▶ Exercise
Rewrite the items below, renaming "Researchgate" to "ResearchGate" wherever it occurs and leaving every other character unchanged.
_ _ _
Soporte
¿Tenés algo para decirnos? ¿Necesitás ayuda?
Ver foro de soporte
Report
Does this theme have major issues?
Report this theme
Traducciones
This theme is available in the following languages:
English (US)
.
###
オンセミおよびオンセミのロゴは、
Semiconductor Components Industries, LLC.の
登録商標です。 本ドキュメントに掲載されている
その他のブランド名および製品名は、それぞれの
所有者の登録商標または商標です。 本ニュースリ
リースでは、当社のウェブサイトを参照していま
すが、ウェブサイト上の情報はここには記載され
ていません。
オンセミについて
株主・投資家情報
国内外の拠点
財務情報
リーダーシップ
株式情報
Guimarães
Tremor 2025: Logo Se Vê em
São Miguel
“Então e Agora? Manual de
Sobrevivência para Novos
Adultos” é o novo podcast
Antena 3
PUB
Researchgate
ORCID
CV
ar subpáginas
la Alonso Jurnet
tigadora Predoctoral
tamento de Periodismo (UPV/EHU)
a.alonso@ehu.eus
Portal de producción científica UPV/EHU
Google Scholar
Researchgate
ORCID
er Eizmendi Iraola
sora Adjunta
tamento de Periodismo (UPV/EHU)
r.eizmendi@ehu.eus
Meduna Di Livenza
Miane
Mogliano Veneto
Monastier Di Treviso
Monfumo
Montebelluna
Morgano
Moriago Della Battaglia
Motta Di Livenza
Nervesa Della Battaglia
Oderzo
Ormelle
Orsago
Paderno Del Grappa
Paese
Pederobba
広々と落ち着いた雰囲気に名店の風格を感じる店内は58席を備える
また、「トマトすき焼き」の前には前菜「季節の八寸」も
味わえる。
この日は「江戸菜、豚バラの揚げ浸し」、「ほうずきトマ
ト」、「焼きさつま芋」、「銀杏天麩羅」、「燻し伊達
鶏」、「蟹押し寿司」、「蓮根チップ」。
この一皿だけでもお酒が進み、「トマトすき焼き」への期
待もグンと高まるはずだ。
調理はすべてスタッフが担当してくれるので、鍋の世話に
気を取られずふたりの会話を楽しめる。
_ _ _
▶ Reply to the task
Soporte
¿Tenés algo para decirnos? ¿Necesitás ayuda?
Ver foro de soporte
Report
Does this theme have major issues?
Report this theme
Traducciones
This theme is available in the following languages:
English (US)
.
###
オンセミおよびオンセミのロゴは、
Semiconductor Components Industries, LLC.の
登録商標です。 本ドキュメントに掲載されている
その他のブランド名および製品名は、それぞれの
所有者の登録商標または商標です。 本ニュースリ
リースでは、当社のウェブサイトを参照していま
すが、ウェブサイト上の情報はここには記載され
ていません。
オンセミについて
株主・投資家情報
国内外の拠点
財務情報
リーダーシップ
株式情報
Guimarães
Tremor 2025: Logo Se Vê em
São Miguel
“Então e Agora? Manual de
Sobrevivência para Novos
Adultos” é o novo podcast
Antena 3
PUB
ResearchGate
ORCID
CV
ar subpáginas
la Alonso Jurnet
tigadora Predoctoral
tamento de Periodismo (UPV/EHU)
a.alonso@ehu.eus
Portal de producción científica UPV/EHU
Google Scholar
ResearchGate
ORCID
er Eizmendi Iraola
sora Adjunta
tamento de Periodismo (UPV/EHU)
r.eizmendi@ehu.eus
Meduna Di Livenza
Miane
Mogliano Veneto
Monastier Di Treviso
Monfumo
Montebelluna
Morgano
Moriago Della Battaglia
Motta Di Livenza
Nervesa Della Battaglia
Oderzo
Ormelle
Orsago
Paderno Del Grappa
Paese
Pederobba
広々と落ち着いた雰囲気に名店の風格を感じる店内は58席を備える
また、「トマトすき焼き」の前には前菜「季節の八寸」も
味わえる。
この日は「江戸菜、豚バラの揚げ浸し」、「ほうずきトマ
ト」、「焼きさつま芋」、「銀杏天麩羅」、「燻し伊達
鶏」、「蟹押し寿司」、「蓮根チップ」。
この一皿だけでもお酒が進み、「トマトすき焼き」への期
待もグンと高まるはずだ。
調理はすべてスタッフが担当してくれるので、鍋の世話に
気を取られずふたりの会話を楽しめる。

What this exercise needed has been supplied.